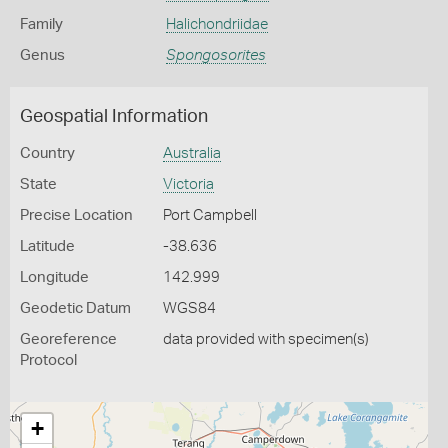
Family
Halichondriidae
Genus
Spongosorites
Geospatial Information
Country
Australia
State
Victoria
Precise Location
Port Campbell
Latitude
-38.636
Longitude
142.999
Geodetic Datum
WGS84
Georeference
data provided with specimen(s)
Protocol
+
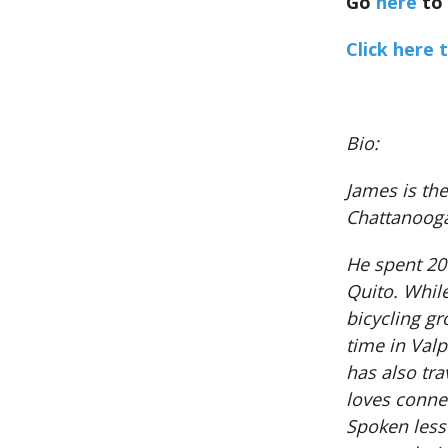
Go
here
to 
Click here t
Bio:
James is th
Chattanooga
He spent 201
Quito. Whil
bicycling gr
time in Valp
has also tr
loves connec
Spoken less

**********

### Brief
In the listing above, the line containing "Quito. Whil" and all lines after it are to be restated word for word.

### Answer for this exercise
Quito. Whil
bicycling gr
time in Valp
has also tr
loves connec
Spoken less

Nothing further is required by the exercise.